One mum I know very well was pregnant at 15, married her boyfriend, the father, at 16 and they had two more children by the time she was 21. They were great parents as the kids were growing up and they still are, their three, now grown-up children and lovely granddaughter a credit to them.

Generations before mine hushed up schoolgirl pregnancies.

How many youngsters were sent to homes for young mothers to have their babies and were then pressured into giving them up for adoption? Other families brought up a young girl's baby as her brother or sister.

At least in today's society there are real choices available, for not only young people, but everyone else who finds themselves facing an unplanned pregnancy.
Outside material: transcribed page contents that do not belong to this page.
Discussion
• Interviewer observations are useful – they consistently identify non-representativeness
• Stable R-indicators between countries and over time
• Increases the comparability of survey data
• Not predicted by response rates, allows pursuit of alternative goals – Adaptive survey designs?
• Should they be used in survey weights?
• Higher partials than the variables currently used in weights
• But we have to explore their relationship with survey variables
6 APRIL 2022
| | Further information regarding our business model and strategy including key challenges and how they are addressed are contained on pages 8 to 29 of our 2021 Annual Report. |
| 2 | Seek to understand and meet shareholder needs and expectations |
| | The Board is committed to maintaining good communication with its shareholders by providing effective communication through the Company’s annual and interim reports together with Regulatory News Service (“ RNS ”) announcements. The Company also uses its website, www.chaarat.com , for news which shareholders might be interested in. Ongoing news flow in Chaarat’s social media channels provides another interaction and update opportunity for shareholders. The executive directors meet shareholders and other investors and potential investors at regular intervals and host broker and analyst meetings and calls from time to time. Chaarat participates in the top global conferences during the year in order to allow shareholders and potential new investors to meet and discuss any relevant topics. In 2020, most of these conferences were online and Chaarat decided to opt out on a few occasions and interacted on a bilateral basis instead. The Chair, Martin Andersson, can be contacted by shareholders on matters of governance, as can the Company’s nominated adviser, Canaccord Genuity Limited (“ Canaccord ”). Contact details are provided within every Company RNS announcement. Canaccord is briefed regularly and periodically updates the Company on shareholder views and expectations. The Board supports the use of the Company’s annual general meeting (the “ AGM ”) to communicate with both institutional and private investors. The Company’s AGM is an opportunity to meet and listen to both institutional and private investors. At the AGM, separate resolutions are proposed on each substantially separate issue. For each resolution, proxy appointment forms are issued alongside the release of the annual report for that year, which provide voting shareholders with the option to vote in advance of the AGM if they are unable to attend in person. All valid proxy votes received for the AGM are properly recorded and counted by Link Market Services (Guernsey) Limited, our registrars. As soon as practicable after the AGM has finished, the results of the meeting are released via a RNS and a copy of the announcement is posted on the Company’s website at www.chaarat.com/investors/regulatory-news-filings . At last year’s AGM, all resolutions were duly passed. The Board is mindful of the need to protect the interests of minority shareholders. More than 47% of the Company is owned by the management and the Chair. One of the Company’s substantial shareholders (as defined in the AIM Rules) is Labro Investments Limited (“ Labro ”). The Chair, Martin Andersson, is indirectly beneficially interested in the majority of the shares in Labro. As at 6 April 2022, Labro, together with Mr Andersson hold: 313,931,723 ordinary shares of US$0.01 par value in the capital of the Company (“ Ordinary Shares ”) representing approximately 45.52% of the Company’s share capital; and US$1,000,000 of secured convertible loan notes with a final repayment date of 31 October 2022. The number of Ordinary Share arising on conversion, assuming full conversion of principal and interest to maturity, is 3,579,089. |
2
These include bringing up the baby yourself with the help of supportive parents and extended families, as it seems Alfie and Chantelle will have.

There are also some excellent projects allowing kids to return to their studies and get vital parenting support and advice. Wrexham's maternity service for example has won awards for its work with young mothers while Oswestry's Sure Start helps lots of young couples. It even has a special dads' breakfast club which helps fathers – not as young as Alfie but young nevertheless – understand their responsibilities and, importantly, enjoy being a parent.

Shropshire's CHAT service is a multi-agency service that takes help and advice into secondary schools in the county. This includes advice on a whole range of problems including bullying, stress, family relationships, substance abuse – alcohol and smoking – and general health advice including sexual health.

In some schools, with the green light from governors, it also offers a confidential condom distribution.

Before you hold your hands up in horror at the thought of condoms being handed out to all and sundry it doesn't work like that.

Contraception will only be handed over in very, very few cases, and after expert counselling.

Surely the youngsters who are brave enough to seek help from CHAT over contraception should be applauded for their maturity not their immaturity.

It is also reassuring to discover that of the youngsters who use the CHAT service, the main problem seemingly facing teenagers is not under-age sex – but spots.

Returning to Alfie, Chantelle and baby Maisie, one quote in the national reports worried me more than the others – that Alfie regularly slept over at Chantelle's home.

Fine if he was sleeping in a spare room or on the sofa. But I do worry that parents condone their teenagers' sexual activity too quickly these days.

I was in a long queue in a high street store just before Christmas when I heard a mum laugh and joke with her son about whether he wanted her to buy him more condoms. Now this lad certainly looked under 16 and it was pretty obvious that she was buying him contraception.

Should we applaud her for ensuring he was taking precautions or be appalled that she wasn't attempting to persuade him that there is more to life at that age than sex?

So what should we do as parents to help. We would be naive to think that banning our youngsters from having sex would do any good at all.

What we can do is set down some rules of respect and not be so liberal that we condone or allow behaviour we are not happy with in our homes.

We can also instil in our children the knowledge that sexual relationships should be part of a loving, long-term relationship. And most importantly that it is their body, they should respect it and they are allowed to say no.